Output the entries that follow character for character. Leave every image out.

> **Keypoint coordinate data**
»»
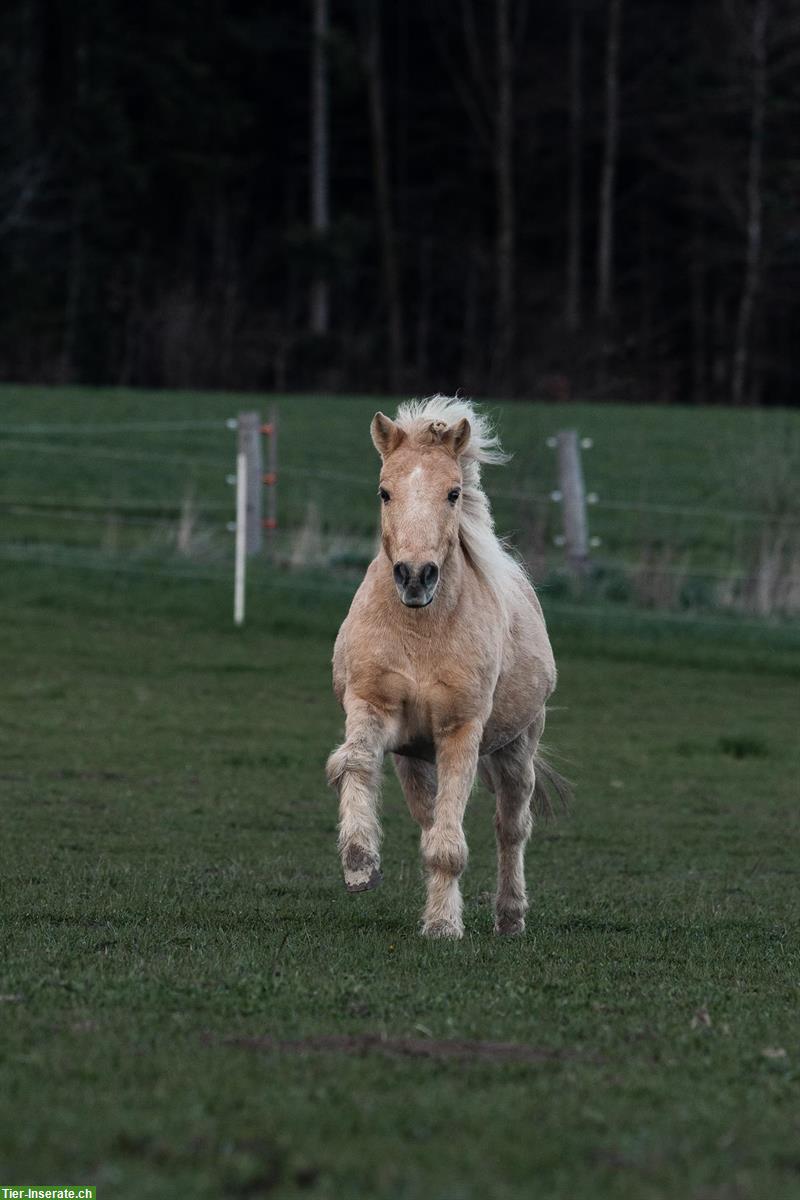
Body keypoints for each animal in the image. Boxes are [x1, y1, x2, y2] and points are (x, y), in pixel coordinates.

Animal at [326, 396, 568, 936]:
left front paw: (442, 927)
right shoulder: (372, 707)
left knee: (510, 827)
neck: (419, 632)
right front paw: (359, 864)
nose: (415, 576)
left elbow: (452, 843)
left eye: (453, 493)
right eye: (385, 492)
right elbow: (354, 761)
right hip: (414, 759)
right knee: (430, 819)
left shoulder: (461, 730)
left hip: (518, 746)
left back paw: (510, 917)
««
> **EXPECTED OUTPUT**
Body keypoints for each animal in the image. Boxes are [x1, y1, x2, y2] and points are (x, y), in pixel coordinates.

Animal at [326, 396, 568, 936]:
left front paw: (442, 927)
right shoulder: (372, 707)
left knee: (510, 827)
neck: (419, 632)
right front paw: (359, 864)
nose: (415, 576)
left elbow: (452, 843)
left eye: (453, 493)
right eye: (385, 492)
right elbow: (354, 761)
right hip: (414, 759)
right knee: (430, 819)
left shoulder: (461, 730)
left hip: (518, 746)
left back paw: (510, 917)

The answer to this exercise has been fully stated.